By Merrill Shindler, Daily Breeze
POSTED: 09/30/15, 10:05 AM PDT | UPDATED: ON 09/30/2015
So, here I am in a bowling alley just down the street from the Hustler Casino in Gardena, trying to decide between fried bologna on rice, and fried rice mixed with bacon and kimchi — not exactly the choice I thought I’d be facing at this point in my culinary life.
But then, life is filled with surprises and eating out with regularity on the edible fringe of the South Bay never ceases to amaze, especially when you consider the coffee shop (more in name than in actuality).
And so I found myself at the Gardena Bowl, which is packed every night, with a broad demographic. You want to get a sense of Gardena, this is where you go.
I have to admit I haven’t been in a bowling alley in a while. Last I was in one, you got a large sheet of paper and a tiny pencil, and someone volunteered to keep track of the score with whatever limited mathematical skills they might have. The result was usually wrong, and often comically so. Now, it’s all done by computer — the scores appear on an overhead screen, and the algorithm knows the difference between a strike and a spare. Which frees the bowlers — many in leagues — from having to worry about whether the score keeper can properly add or not.
On as recent night, the alley was filled with bowlers who have their own shoes and their own monogrammed bowling balls. They wear fancy bowling gloves and arm braces. When they want a beverage, they go to the bar in the Bowl. But when they want something to eat, they go to the Coffee Shop — along with folks who haven’t picked up a bowling ball in years, if ever. Certainly, when you consider that the Coffee Shop opens at seven in the morning — an hour before the balls start rolling (who bowls at 8 a.m.?) — it’s clear that the Coffee Shop has a life in the community all its own.
While the lunch and dinner menu is an Asian Fusion/Hawaiian deal, breakfast is mostly American traditional, though with small excursions. Of the 11 omelettes listed, only the one made with Spam, onions and spinach counts as an Island dish.
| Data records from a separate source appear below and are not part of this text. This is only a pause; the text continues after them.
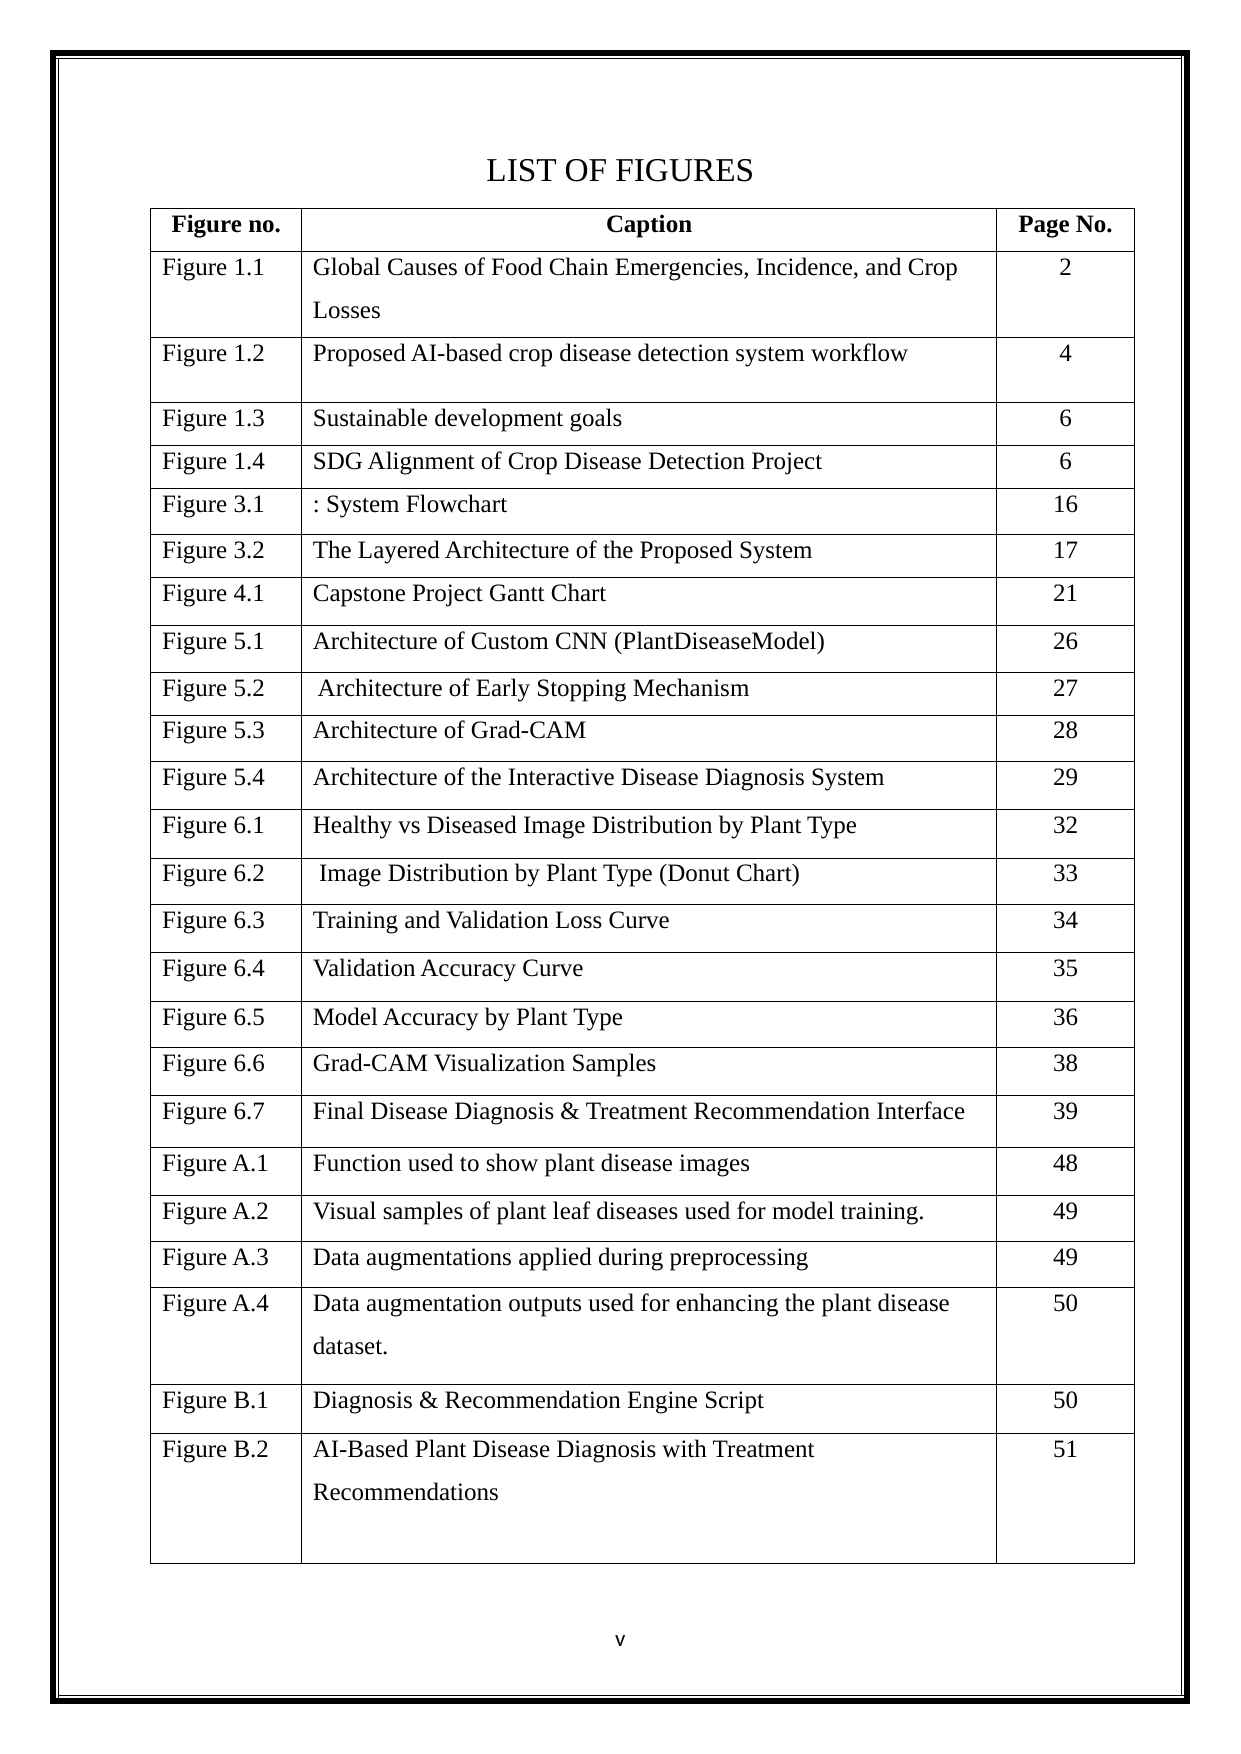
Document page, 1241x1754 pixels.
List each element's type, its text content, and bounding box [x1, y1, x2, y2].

table_cell 49 [997, 1242, 1134, 1287]
table_cell Figure 3.2 [151, 535, 301, 577]
table_cell Figure 6.6 [151, 1048, 301, 1095]
table_cell 6 [997, 446, 1134, 488]
table_cell 28 [997, 716, 1134, 761]
table_cell Figure A.4 [151, 1288, 301, 1384]
table_cell 48 [997, 1148, 1134, 1195]
table_cell Figure 5.1 [151, 626, 301, 672]
table_cell 26 [997, 626, 1134, 672]
table_cell Function used to show plant disease images [302, 1148, 996, 1195]
table_cell Figure 6.4 [151, 953, 301, 1001]
table_cell 32 [997, 810, 1134, 857]
table_cell 50 [997, 1288, 1134, 1384]
table_cell Training and Validation Loss Curve [302, 905, 996, 952]
table_cell Architecture of Grad-CAM [302, 716, 996, 761]
table_cell Diagnosis & Recommendation Engine Script [302, 1385, 996, 1433]
table_cell AI-Based Plant Disease Diagnosis with Treatment Recommendations [302, 1434, 996, 1563]
table_cell Architecture of Early Stopping Mechanism [302, 673, 996, 714]
table_cell Figure B.1 [151, 1385, 301, 1433]
table_cell Figure 5.2 [151, 673, 301, 714]
table_cell SDG Alignment of Crop Disease Detection Project [302, 446, 996, 488]
table_cell Figure 1.1 [151, 252, 301, 337]
table_cell Figure 3.1 [151, 489, 301, 534]
table_cell Figure B.2 [151, 1434, 301, 1563]
table_cell 21 [997, 578, 1134, 625]
table_cell Figure 4.1 [151, 578, 301, 625]
table_cell Figure A.3 [151, 1242, 301, 1287]
table_cell 33 [997, 859, 1134, 904]
table_header Caption [302, 209, 996, 251]
table_cell Figure 6.7 [151, 1096, 301, 1147]
table_cell Model Accuracy by Plant Type [302, 1002, 996, 1047]
table_cell Capstone Project Gantt Chart [302, 578, 996, 625]
table_cell 36 [997, 1002, 1134, 1047]
table_cell 51 [997, 1434, 1134, 1563]
table_cell Visual samples of plant leaf diseases used for model training. [302, 1196, 996, 1241]
table_cell Architecture of the Interactive Disease Diagnosis System [302, 762, 996, 809]
text LIST OF FIGURES [150, 150, 1090, 188]
table_cell Figure 5.3 [151, 716, 301, 761]
table_cell Data augmentations applied during preprocessing [302, 1242, 996, 1287]
table_cell Sustainable development goals [302, 403, 996, 445]
table_cell Grad-CAM Visualization Samples [302, 1048, 996, 1095]
table_cell Figure 6.1 [151, 810, 301, 857]
table_cell 38 [997, 1048, 1134, 1095]
table_cell : System Flowchart [302, 489, 996, 534]
table_cell 29 [997, 762, 1134, 809]
table_cell 16 [997, 489, 1134, 534]
table_cell Figure 1.2 [151, 338, 301, 402]
table_cell 50 [997, 1385, 1134, 1433]
table_cell Figure 6.2 [151, 859, 301, 904]
table_cell 2 [997, 252, 1134, 337]
table_cell Figure 6.3 [151, 905, 301, 952]
table_cell Figure A.1 [151, 1148, 301, 1195]
table_cell Proposed AI-based crop disease detection system workflow [302, 338, 996, 402]
table_cell Validation Accuracy Curve [302, 953, 996, 1001]
table_cell 39 [997, 1096, 1134, 1147]
table_cell Figure 1.4 [151, 446, 301, 488]
table_cell 6 [997, 403, 1134, 445]
table_header Figure no. [151, 209, 301, 251]
table_cell 27 [997, 673, 1134, 714]
table_cell The Layered Architecture of the Proposed System [302, 535, 996, 577]
table_cell Global Causes of Food Chain Emergencies, Incidence, and Crop Losses [302, 252, 996, 337]
table_cell 34 [997, 905, 1134, 952]
table_cell Figure A.2 [151, 1196, 301, 1241]
table_cell Architecture of Custom CNN (PlantDiseaseModel) [302, 626, 996, 672]
table_cell Healthy vs Diseased Image Distribution by Plant Type [302, 810, 996, 857]
table_cell Image Distribution by Plant Type (Donut Chart) [302, 859, 996, 904]
table_cell 4 [997, 338, 1134, 402]
table_cell 17 [997, 535, 1134, 577]
table_cell Figure 6.5 [151, 1002, 301, 1047]
table_cell Final Disease Diagnosis & Treatment Recommendation Interface [302, 1096, 996, 1147]
table_cell Figure 1.3 [151, 403, 301, 445]
table_cell Data augmentation outputs used for enhancing the plant disease dataset. [302, 1288, 996, 1384]
table_cell 49 [997, 1196, 1134, 1241]
table_cell Figure 5.4 [151, 762, 301, 809]
table_cell 35 [997, 953, 1134, 1001]
table_header Page No. [997, 209, 1134, 251]
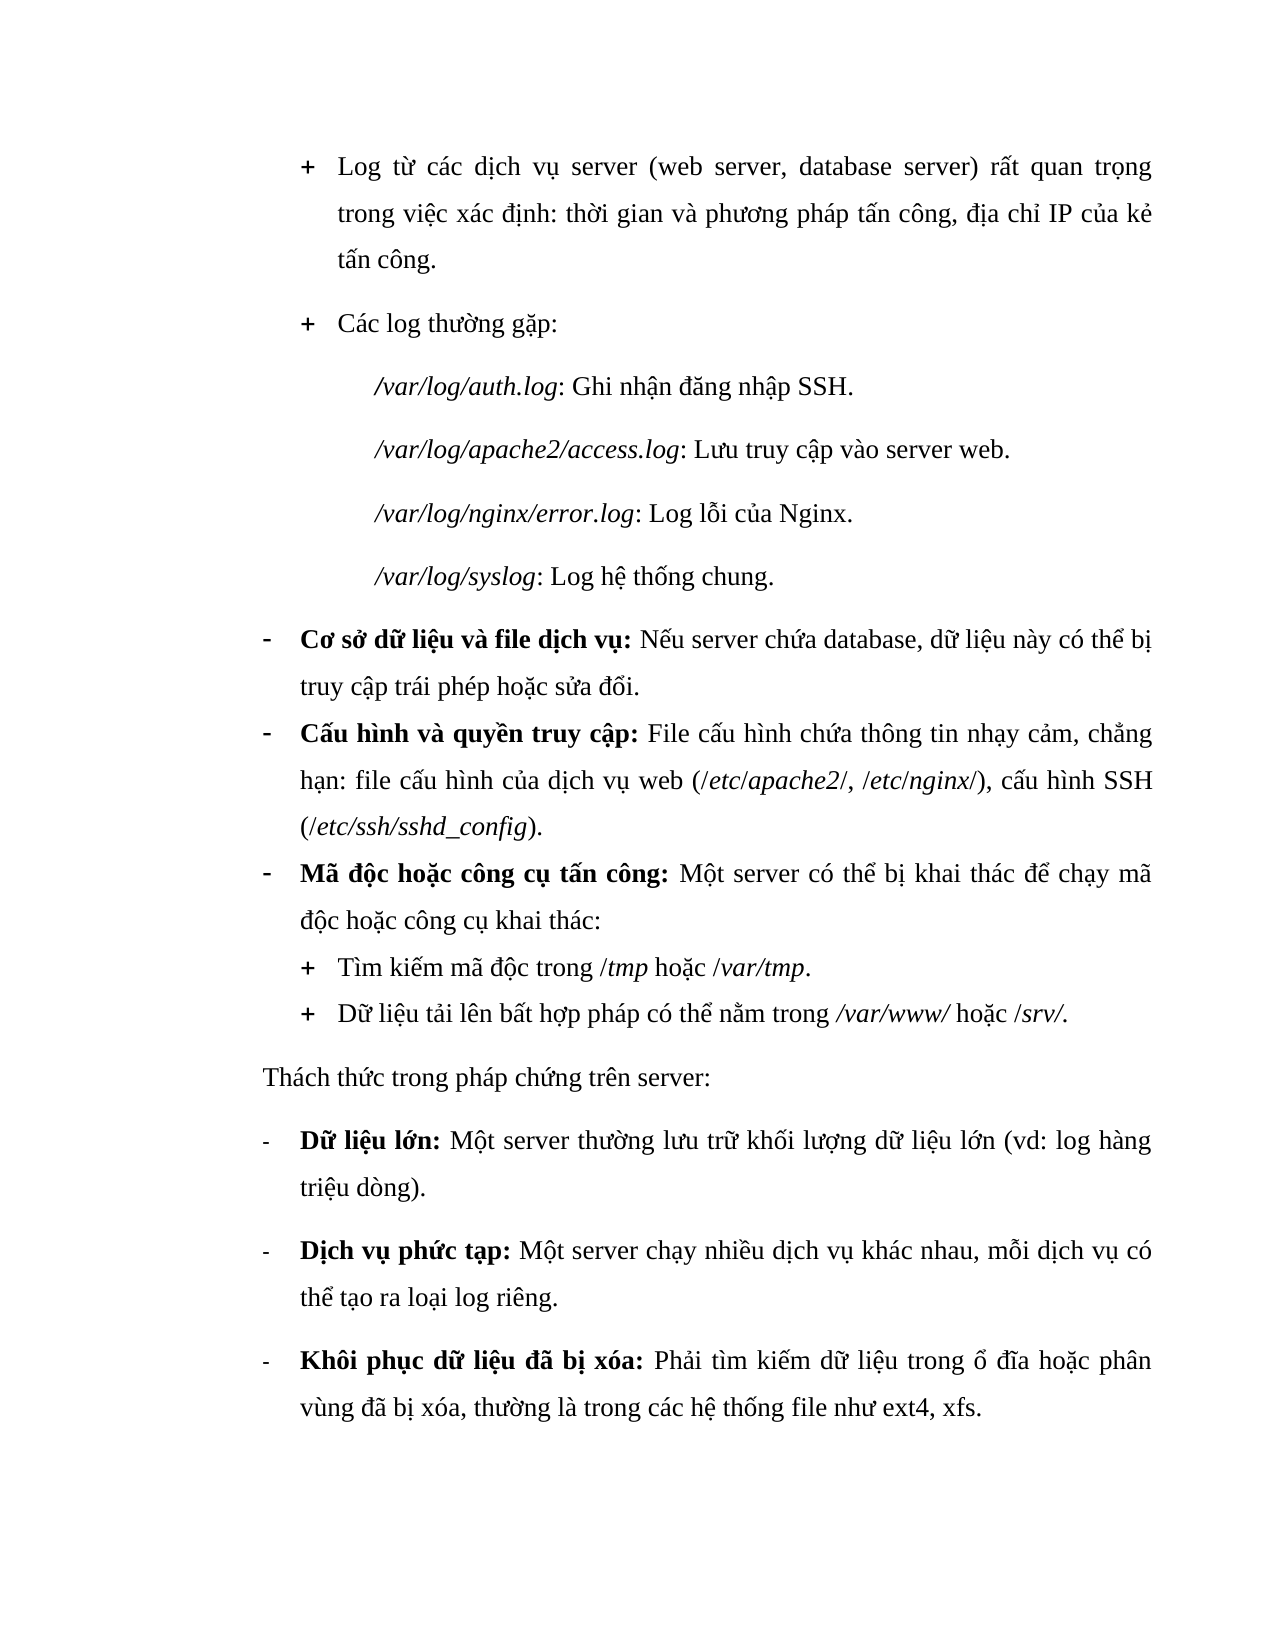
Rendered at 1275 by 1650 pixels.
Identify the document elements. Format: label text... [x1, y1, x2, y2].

list Dữ liệu tải lên bất hợp pháp có thể nằm trong /var/www/ hoặc /srv/. [300, 997, 1153, 1029]
text /var/log/apache2/access.log: Lưu truy cập vào server web. [337, 434, 1153, 465]
text /var/log/auth.log: Ghi nhận đăng nhập SSH. [375, 370, 1153, 401]
list Cơ sở dữ liệu và file dịch vụ: Nếu server chứa database, dữ liệu này có thể bị truy cập trái phép hoặc sửa đổi. [262, 624, 1153, 702]
list Cấu hình và quyền truy cập: File cấu hình chứa thông tin nhạy cảm, chẳng hạn: file cấu hình của dịch vụ web (/etc/apache2/, /etc/nginx/), cấu hình SSH (/etc/ssh/sshd_config). [262, 717, 1153, 842]
text /var/log/syslog: Log hệ thống chung. [300, 560, 1153, 591]
list Log từ các dịch vụ server (web server, database server) rất quan trọng trong việc xác định: thời gian và phương pháp tấn công, địa chỉ IP của kẻ tấn công. [300, 150, 1153, 274]
text /var/log/nginx/error.log: Log lỗi của Nginx. [337, 497, 1153, 528]
list Các log thường gặp: [300, 307, 1153, 338]
text Thách thức trong pháp chứng trên server: [187, 1061, 1153, 1092]
list Khôi phục dữ liệu đã bị xóa: Phải tìm kiếm dữ liệu trong ổ đĩa hoặc phân vùng đã bị xóa, thường là trong các hệ thống file như ext4, xfs. [262, 1344, 1153, 1422]
list Mã độc hoặc công cụ tấn công: Một server có thể bị khai thác để chạy mã độc hoặc công cụ khai thác: [262, 857, 1153, 935]
list Dữ liệu lớn: Một server thường lưu trữ khối lượng dữ liệu lớn (vd: log hàng triệu dòng). [262, 1124, 1153, 1202]
list Dịch vụ phức tạp: Một server chạy nhiều dịch vụ khác nhau, mỗi dịch vụ có thể tạo ra loại log riêng. [262, 1234, 1153, 1312]
list Tìm kiếm mã độc trong /tmp hoặc /var/tmp. [300, 951, 1153, 982]
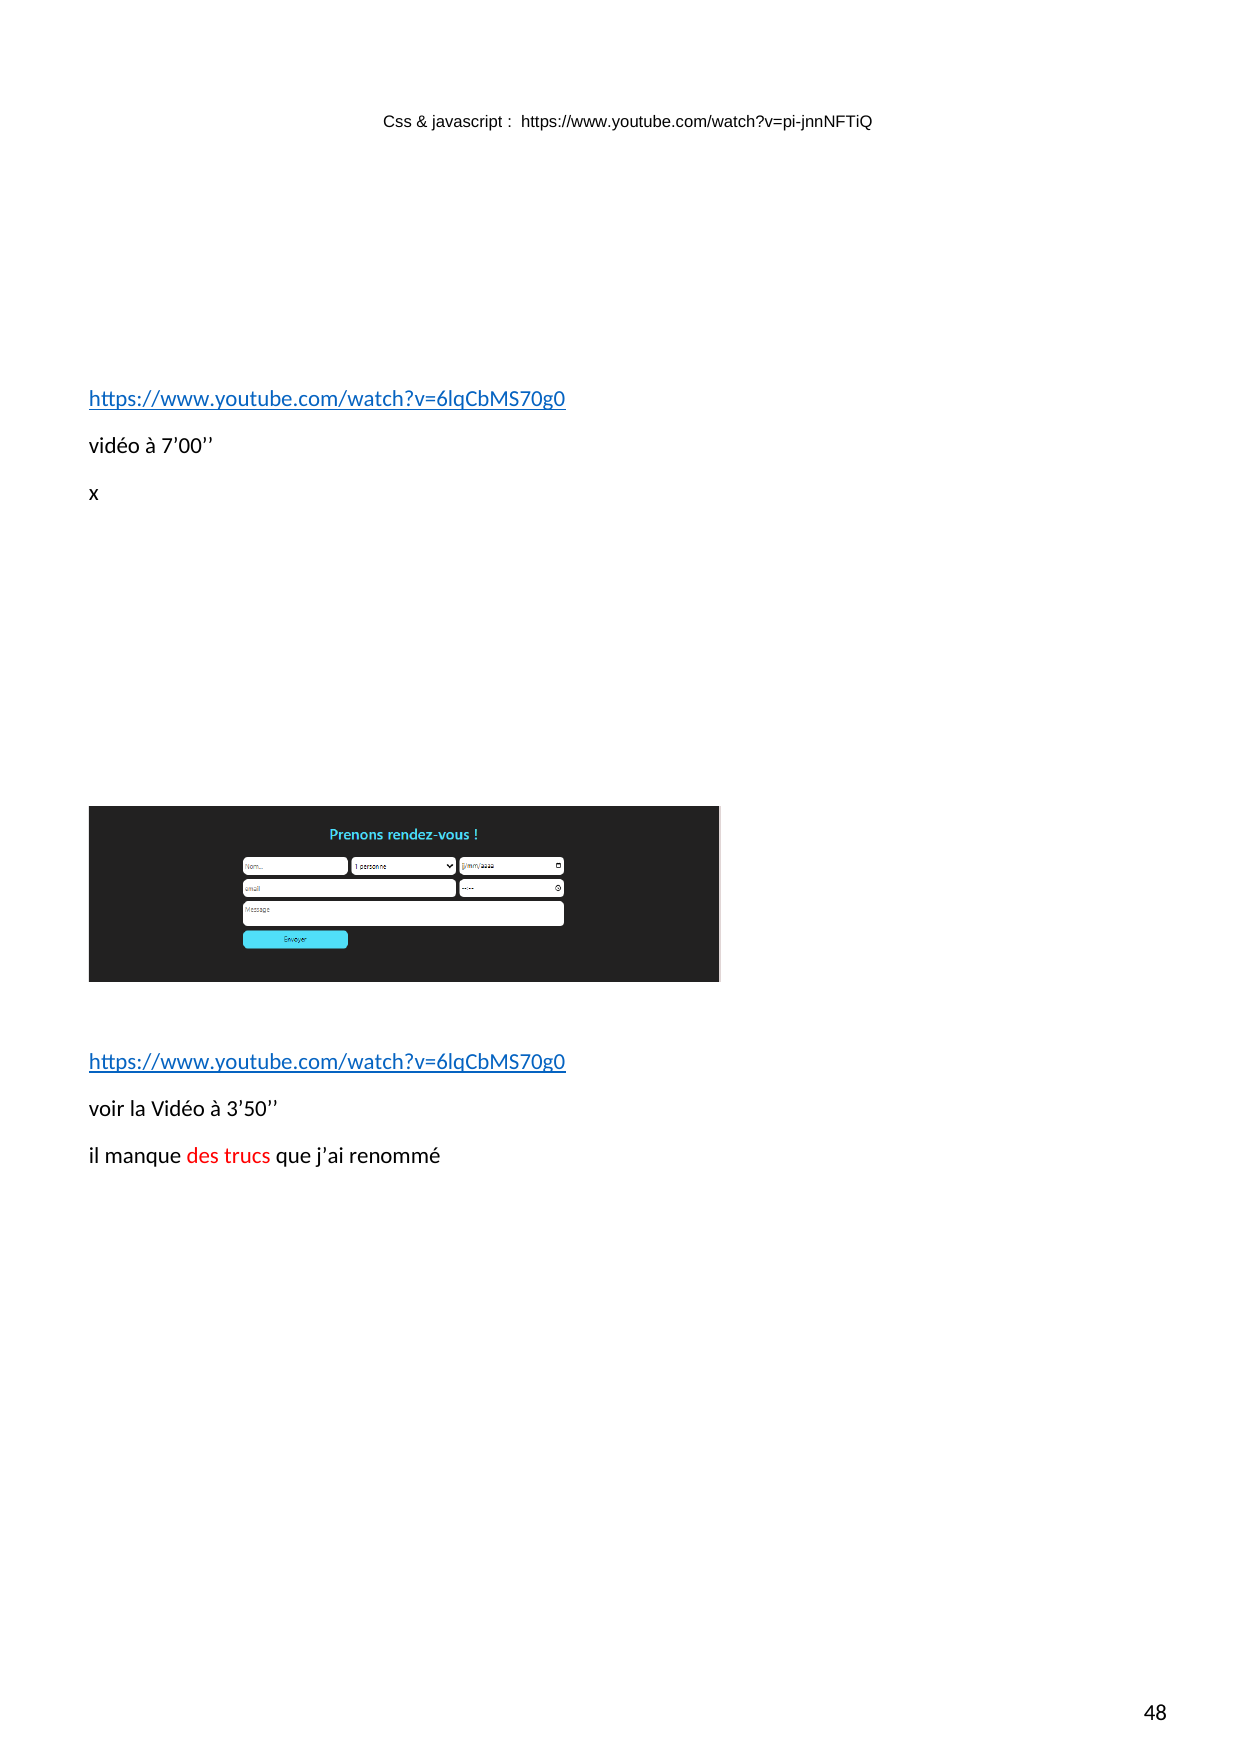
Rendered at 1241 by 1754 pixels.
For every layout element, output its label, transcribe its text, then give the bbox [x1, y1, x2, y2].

text x [89, 478, 1167, 506]
text vidéo à 7’00’’ [89, 431, 1167, 459]
text il manque des trucs que j’ai renommé [89, 1141, 1167, 1169]
picture [88, 806, 721, 982]
text voir la Vidéo à 3’50’’ [89, 1094, 1167, 1122]
text https://www.youtube.com/watch?v=6lqCbMS70g0 [89, 384, 1167, 413]
text https://www.youtube.com/watch?v=6lqCbMS70g0 [89, 1047, 1167, 1075]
You can get your eggs any style with bacon, ham, corned beef hash and a flock of Vienna sausage (there are seven in an order). But you also have the option of Hawaiian-style Portuguese sausage, teriyaki beef and pork chashu, which is very tasty with scrambled eggs.
Breakfast is served all day, which means at any time the Coffee Shop is open, you can tuck into two of the best dishes on the menu. One is called Hawaiian Royal, a funny name for a mishmash of sausage, chashu, scallions, eggs, rice and teriyaki sauce. It looks a bit of a mess, but it tastes absolutely terrific. It’s the sort of dish you luck into when there’s nothing much left in the fridge. It’s a cousin to the Portuguese Sausage Mix, which is kid of an abbreviated version — sausage, eggs and scallions with rice or potatoes. (The rice seems to fit better than the potatoes, but that might be me.)
One night, trying to keep the sodium hit under control, I opted for the miso salmon. It was an OK dish, with overcooked salmon and a sense of being a diet dish that isn’t found on so much of the menu. Eating big here is the fun of the place.
Which brings me to the fried rice tossed with kimchi and bacon, a lot of food with a lot of flavor for not a lot of money. A big order costs all of $8.15; it’s the size of a bowling ball made of rice.
There are all the usual Hawaiian suspects: loco moco, lau lau, lomi lomi, kalua pork, poke. There are thin saimin noodles, both hot and cold. There’s old school chow such as egg foo young, done sundry ways. There are combos that include tsukemono salad, miso soup, rice and green tea. And yes, there’s Spam musubi, which is essentially sushi topped with Spam rather than seafood. It’s easy to eat while you work on a 7-10 split. And hopefully not miss both.